Perbuatan tersebut harus berhubungan dengan kelamin dan/atau bagian badan tertentu lainnya yang pada umumnya dapat menimbulkan rasa malu, rasa jijik, atau menimbulkan rangsangan nafsu birahi orang lain.
Terkait perbuatan melanggar kesusilaan atau schending dereerbaarheid atau schennis der eerbaarheid, undang-undang tidak memberikan penjelasan terkait rumusan tersebut.

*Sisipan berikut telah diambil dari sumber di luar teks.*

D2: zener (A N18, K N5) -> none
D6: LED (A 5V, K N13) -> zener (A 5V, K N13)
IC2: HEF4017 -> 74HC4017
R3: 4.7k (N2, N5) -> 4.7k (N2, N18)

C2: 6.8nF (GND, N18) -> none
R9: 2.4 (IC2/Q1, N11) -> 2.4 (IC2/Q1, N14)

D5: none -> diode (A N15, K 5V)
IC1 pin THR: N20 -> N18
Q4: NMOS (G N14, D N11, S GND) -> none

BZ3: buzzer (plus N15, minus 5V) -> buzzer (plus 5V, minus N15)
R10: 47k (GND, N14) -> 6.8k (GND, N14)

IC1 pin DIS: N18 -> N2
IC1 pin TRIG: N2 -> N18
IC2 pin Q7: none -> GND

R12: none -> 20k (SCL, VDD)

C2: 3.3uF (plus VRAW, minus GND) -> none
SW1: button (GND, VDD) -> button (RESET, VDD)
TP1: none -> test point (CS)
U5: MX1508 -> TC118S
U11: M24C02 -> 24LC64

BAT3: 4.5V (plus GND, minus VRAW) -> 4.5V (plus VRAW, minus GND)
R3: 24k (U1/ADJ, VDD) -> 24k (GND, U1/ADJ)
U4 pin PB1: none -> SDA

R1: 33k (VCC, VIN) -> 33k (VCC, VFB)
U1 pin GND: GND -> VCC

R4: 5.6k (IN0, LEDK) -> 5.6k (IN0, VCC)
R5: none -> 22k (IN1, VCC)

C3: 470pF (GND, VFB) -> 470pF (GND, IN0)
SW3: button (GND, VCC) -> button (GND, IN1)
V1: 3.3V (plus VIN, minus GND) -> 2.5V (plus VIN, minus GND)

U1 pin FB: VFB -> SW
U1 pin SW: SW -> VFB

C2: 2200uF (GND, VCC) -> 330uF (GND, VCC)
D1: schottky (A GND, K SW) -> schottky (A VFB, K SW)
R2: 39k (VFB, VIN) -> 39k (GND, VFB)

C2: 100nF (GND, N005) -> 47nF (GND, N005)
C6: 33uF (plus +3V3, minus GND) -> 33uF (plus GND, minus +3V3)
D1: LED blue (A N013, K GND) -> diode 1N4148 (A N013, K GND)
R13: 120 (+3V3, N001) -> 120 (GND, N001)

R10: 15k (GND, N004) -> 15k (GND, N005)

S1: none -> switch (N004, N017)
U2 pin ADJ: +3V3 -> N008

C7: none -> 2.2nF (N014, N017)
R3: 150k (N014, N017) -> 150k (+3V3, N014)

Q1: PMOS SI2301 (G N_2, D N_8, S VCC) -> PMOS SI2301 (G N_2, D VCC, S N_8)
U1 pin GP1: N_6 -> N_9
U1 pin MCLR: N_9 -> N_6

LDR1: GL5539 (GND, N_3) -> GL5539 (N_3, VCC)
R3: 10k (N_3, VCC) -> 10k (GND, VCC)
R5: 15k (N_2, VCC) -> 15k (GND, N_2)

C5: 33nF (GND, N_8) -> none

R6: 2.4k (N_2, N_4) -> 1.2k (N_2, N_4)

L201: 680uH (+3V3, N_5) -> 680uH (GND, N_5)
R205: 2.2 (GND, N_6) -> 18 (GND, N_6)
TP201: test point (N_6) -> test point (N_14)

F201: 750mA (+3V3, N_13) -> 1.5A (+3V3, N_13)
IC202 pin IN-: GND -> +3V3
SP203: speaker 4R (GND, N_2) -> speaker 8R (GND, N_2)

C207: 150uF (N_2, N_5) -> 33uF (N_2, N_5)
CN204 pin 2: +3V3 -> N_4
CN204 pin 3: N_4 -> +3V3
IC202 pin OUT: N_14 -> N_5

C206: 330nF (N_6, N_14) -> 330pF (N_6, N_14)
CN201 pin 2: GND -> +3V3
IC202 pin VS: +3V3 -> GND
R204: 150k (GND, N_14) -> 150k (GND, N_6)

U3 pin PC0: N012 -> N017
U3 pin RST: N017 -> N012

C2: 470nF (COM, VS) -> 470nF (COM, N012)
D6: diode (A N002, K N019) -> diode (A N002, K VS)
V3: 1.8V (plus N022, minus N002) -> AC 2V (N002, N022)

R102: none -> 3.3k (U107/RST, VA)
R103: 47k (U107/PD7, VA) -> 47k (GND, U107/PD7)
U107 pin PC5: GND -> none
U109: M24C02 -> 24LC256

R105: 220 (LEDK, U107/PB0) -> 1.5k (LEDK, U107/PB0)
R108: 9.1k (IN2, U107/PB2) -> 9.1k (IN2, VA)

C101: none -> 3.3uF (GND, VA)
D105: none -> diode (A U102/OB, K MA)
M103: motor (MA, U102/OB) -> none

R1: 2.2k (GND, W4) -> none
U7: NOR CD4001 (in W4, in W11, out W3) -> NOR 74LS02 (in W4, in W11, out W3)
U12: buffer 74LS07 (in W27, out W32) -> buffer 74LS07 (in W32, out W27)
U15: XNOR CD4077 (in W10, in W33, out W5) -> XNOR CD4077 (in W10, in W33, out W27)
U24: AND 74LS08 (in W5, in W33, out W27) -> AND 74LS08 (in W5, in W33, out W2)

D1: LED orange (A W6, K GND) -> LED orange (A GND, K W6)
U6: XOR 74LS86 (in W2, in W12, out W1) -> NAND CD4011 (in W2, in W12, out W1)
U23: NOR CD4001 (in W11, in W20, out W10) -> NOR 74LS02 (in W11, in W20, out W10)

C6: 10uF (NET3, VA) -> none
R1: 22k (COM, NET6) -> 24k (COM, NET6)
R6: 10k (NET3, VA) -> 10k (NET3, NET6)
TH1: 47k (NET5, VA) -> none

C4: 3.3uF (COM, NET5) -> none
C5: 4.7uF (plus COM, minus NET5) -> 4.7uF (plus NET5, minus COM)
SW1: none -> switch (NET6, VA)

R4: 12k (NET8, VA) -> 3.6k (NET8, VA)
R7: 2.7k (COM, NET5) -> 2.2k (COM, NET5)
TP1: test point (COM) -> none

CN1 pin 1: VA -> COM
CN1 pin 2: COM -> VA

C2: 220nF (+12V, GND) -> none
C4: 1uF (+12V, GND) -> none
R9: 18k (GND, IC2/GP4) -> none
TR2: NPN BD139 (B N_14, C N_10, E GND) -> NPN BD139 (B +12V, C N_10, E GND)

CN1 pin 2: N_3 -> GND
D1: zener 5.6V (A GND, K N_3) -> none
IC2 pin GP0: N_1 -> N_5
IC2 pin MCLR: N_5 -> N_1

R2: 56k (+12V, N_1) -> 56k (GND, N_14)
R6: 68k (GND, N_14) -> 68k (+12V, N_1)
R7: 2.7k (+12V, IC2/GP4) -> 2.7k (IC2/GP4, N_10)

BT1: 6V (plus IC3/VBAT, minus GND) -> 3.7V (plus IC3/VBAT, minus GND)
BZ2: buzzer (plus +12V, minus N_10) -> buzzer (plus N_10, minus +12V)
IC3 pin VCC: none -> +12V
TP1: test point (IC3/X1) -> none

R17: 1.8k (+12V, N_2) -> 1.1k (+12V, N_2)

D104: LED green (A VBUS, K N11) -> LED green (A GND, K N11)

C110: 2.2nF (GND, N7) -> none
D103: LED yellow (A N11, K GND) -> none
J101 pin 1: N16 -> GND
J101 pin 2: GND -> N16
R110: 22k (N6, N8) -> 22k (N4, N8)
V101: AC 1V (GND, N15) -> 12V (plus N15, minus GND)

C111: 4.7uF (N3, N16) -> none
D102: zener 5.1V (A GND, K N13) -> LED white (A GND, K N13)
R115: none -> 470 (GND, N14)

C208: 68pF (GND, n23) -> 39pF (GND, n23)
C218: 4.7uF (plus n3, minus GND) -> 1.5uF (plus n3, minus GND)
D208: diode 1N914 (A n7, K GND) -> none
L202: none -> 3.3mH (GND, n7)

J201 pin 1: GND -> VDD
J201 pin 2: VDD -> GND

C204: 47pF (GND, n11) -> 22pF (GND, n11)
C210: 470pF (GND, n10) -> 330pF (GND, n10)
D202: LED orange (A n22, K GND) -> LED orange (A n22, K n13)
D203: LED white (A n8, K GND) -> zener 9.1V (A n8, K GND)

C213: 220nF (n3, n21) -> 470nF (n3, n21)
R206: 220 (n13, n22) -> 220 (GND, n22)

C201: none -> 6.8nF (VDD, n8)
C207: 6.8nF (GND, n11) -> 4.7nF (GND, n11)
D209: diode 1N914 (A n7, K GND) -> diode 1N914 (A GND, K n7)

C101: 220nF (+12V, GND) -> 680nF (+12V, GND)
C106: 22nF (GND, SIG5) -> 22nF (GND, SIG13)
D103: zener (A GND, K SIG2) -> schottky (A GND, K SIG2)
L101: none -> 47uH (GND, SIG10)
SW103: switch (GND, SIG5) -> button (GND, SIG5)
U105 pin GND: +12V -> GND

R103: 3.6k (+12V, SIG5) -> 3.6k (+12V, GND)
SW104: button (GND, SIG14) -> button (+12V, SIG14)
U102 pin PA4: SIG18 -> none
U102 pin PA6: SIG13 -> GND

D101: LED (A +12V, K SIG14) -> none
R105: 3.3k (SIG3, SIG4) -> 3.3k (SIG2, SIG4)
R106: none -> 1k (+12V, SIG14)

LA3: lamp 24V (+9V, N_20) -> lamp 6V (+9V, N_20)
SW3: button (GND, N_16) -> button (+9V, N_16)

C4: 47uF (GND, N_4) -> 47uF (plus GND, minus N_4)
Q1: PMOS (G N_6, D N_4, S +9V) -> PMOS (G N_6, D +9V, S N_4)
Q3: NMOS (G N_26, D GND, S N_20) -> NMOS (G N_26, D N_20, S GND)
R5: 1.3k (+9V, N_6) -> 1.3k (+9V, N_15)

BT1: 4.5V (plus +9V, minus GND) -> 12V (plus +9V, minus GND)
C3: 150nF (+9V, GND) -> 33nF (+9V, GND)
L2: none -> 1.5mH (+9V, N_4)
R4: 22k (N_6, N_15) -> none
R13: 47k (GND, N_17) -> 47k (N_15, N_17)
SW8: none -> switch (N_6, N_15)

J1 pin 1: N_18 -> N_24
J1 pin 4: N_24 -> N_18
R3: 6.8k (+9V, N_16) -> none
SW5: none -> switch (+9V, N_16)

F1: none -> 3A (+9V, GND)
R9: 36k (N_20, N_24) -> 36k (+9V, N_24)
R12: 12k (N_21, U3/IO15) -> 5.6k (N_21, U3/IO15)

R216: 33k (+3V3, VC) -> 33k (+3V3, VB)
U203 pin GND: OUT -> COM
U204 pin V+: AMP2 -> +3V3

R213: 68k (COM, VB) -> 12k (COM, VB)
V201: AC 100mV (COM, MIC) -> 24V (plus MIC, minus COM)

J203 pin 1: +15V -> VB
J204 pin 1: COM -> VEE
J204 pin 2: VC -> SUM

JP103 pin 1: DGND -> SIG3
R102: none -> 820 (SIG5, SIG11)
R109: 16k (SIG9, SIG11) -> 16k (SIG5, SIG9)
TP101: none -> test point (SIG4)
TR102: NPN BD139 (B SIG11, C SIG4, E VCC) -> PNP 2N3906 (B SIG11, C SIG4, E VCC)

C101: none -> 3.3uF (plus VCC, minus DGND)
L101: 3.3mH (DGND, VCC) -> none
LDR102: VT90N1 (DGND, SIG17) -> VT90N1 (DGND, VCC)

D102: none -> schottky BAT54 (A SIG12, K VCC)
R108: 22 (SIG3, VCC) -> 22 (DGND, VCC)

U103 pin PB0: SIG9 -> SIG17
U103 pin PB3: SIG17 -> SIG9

Merujuk pendapat Prof. Simon, yang dimaksud dengan perbuatan melanggar kesusilaan itu merupakan perbuatan berkenaan dengan hubungan seksual antara wanita dan pria yang dilakukannya perbuatan itu karena untuk meningkatkan serta memuaskan nafsu atau gairah yang dilakukan di depan umum dan dipandang sebagai perbuatan keterlaluan dan apabila orang lain melihat dapat menimbulkan perasaan tidak senang dan malu.
Kejahatan kesusilaan telah diatur dalam Buku II Bab XIV, yaitu Pasal 281-299 KUHP. Pelanggaran terhadap kesusilaan diatur Pasal 281 KUHP menyebutkan diancam dengan pidana barangsiapa dengan sengaja secara terbuka melanggar kesusilaan dan barang siapa dengan sengaja dihadapan orang lain yang ada di situ bertentangan dengan hendaknya atau melanggar kesusilaan.
Pasal 282 ayat (1) sampai ayat (3) KUHP, terkait tindak pidana menyebarluaskan, mempertunjukan secara terbuka suatu tulisan, gambar dan benda yang menyinggung kesusilaan.
Ketentuan pidana yang diatur dalam Pasal 282 ayat (1) KUHP melarang dilakukannya tiga jenis tindak pidana, yaitu:
(a) Menyebarluaskan mempertunjukan atau menempelkan secara terbuka suatu tulisan yang diketahui isinya, suatu gambar atau benda yang sifatnya melanggar kesusilaan;
(b) Membuat, memasukan, mengeluarkan atau mempunyai dalam persediaan suatu tulisan yang diketahui isinya, suatu gambar atau benda yang sifatnya melanggar kesusilaan;
(c) Tanpa diminta menawarkan atau menyatakan sebagai dapat diperoleh suatu tulisan yang telah diketahui isinya, suatu gambar atau benda yang sifatnya melanggar kesusilaan, baik itu dilakukan secara terbuka maupun dilakukan dengan cara menyebarluaskan suatu tulisan.